Sabía que los ojos del mundo estaban puestos en ella cuando se lanzó su primera misión en 1995.
“Como primera mujer en pilotar el transbordador espacial, trabajé muy duro porque no quería que la gente dijera: ‘Mira, la mujer ha cometido un error’. Porque no se trataba solo de mí, sino de las mujeres que vendrían después”, dice.”Y quería que las mujeres piloto tuvieran una reputación que dijera: ‘Oye, son realmente buenas’”.
De hecho, era tan buena que pronto fue ascendida a comandante, otra primicia en el espacio.
Collins también era madre de dos niños pequeños. El hecho de que fuera esposa y madre trabajadora se mencionaba con frecuencia en las ruedas de prensa de la época, y algunos periodistas parecían sorprendidos de que pudiera ser ambas cosas.
Collins señala que ser madre y comandante eran “los dos mejores trabajos del mundo”.
“Pero te diré que es más difícil ser madre que comandante de un transbordador espacial”, dice riendo.
“La mejor formación que he recibido para ser comandante ha sido ser madre, porque tienes que aprender a decir que no a la gente”.

Ambas tareas requieren mantener la calma bajo presión.
Ser astronauta no es nada fácil. Dos misiones del transbordador espacial tuvieron fallas que causaron la muerte de todos sus tripulantes, y en 2005, cuando la misión de Collins despegó la pesadilla parecía repetirse: un trozo de espuma se desprendió durante el lanzamiento, y la obligó a realizar una de las maniobras más arriesgadas de la historia espacial.

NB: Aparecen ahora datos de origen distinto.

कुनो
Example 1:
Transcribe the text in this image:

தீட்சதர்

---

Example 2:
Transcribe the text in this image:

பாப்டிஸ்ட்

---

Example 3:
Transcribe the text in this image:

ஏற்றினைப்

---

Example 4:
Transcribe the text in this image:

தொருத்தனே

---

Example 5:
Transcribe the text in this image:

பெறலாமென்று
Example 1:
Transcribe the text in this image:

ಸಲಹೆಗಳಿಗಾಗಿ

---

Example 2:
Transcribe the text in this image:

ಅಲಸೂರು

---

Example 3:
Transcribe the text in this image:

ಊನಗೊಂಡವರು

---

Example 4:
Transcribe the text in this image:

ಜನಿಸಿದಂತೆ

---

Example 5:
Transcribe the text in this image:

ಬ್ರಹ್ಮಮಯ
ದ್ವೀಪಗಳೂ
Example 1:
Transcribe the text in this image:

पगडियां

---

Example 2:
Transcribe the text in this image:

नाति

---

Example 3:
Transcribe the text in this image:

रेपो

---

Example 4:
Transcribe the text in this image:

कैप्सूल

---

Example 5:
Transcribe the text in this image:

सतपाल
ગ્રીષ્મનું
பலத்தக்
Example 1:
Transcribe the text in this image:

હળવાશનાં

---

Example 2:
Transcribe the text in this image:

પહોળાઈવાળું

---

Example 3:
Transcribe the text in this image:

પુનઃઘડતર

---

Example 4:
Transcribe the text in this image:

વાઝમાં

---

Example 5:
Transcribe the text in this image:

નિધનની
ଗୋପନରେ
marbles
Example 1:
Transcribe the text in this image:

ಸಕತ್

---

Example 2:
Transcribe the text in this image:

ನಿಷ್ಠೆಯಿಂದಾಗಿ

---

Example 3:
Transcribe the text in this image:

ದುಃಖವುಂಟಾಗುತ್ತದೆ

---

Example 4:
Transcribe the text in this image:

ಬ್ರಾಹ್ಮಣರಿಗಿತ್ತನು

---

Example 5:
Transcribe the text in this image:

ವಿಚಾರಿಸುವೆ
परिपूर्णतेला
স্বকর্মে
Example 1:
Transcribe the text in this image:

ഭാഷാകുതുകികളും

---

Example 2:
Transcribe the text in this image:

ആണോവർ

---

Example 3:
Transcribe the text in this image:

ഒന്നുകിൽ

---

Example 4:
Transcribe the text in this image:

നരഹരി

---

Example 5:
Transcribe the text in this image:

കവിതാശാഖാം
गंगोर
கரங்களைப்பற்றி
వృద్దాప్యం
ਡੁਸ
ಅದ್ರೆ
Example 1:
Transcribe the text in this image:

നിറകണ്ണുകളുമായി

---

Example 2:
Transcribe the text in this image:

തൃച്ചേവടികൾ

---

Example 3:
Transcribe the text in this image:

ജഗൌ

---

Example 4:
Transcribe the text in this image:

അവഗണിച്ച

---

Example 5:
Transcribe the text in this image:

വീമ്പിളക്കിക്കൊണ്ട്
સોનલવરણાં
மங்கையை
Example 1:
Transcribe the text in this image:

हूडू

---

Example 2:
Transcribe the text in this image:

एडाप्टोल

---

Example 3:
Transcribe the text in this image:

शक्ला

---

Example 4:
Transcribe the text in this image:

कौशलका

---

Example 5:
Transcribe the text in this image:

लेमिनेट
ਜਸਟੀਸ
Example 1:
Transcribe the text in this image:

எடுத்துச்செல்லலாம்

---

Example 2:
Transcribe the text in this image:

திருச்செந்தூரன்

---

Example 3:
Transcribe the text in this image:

Tuvo que pilotar el transbordador realizando un giro de 360 grados mientras volaba por debajo de la Estación Espacial Internacional. Esto permitió a sus colegas del laboratorio orbital fotografiar la parte inferior de la nave y comprobar si el escudo térmico había sufrido alguna avería.
“Había ingenieros y directivos que decían que era imposible, alegando todo tipo de razones por las que era demasiado peligroso”, afirma.

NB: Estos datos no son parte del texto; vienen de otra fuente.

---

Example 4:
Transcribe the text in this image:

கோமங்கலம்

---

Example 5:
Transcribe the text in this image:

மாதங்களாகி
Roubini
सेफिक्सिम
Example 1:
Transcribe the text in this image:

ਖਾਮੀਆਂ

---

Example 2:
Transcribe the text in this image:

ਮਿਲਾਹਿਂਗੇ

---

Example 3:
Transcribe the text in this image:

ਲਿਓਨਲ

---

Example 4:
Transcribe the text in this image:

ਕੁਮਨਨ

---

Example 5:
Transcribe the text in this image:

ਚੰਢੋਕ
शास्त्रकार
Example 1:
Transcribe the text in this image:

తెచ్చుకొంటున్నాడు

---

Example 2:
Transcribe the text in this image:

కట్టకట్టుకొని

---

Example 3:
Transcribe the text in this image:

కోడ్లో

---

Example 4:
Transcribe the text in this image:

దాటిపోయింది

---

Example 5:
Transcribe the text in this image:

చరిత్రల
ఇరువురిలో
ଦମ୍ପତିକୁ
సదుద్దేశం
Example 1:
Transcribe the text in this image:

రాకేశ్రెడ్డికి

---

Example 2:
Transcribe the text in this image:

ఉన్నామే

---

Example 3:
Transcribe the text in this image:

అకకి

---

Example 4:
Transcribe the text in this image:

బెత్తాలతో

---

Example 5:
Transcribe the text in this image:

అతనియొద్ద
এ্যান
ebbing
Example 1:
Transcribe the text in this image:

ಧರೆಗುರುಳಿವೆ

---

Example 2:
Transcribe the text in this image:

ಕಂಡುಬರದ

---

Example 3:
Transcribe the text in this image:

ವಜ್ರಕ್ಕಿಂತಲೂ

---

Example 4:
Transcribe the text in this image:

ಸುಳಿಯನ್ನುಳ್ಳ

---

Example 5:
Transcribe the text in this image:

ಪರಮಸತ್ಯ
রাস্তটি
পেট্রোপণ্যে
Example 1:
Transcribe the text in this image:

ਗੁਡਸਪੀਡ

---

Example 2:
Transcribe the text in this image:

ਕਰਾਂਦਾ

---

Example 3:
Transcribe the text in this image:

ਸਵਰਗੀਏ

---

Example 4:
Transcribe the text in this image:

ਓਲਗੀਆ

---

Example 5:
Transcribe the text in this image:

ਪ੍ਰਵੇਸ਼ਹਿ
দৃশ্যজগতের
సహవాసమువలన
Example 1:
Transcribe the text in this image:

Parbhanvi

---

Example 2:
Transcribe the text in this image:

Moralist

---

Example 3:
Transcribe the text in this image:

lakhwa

“Escuché la discusión, sabían que yo era la comandante y dije: ‘Parece que podemos hacerlo’”.
El daño se detectó rápidamente y se llevó a cabo una caminata espacial para repararlo, con lo que Collins y su tripulación pudieron regresar a casa sanos y salvos.
Este fue el último vuelo de Collins. Nos cuenta que siempre tuvo pensado dejarlo después de su cuarta misión, para dar a otros la oportunidad de ir al espacio.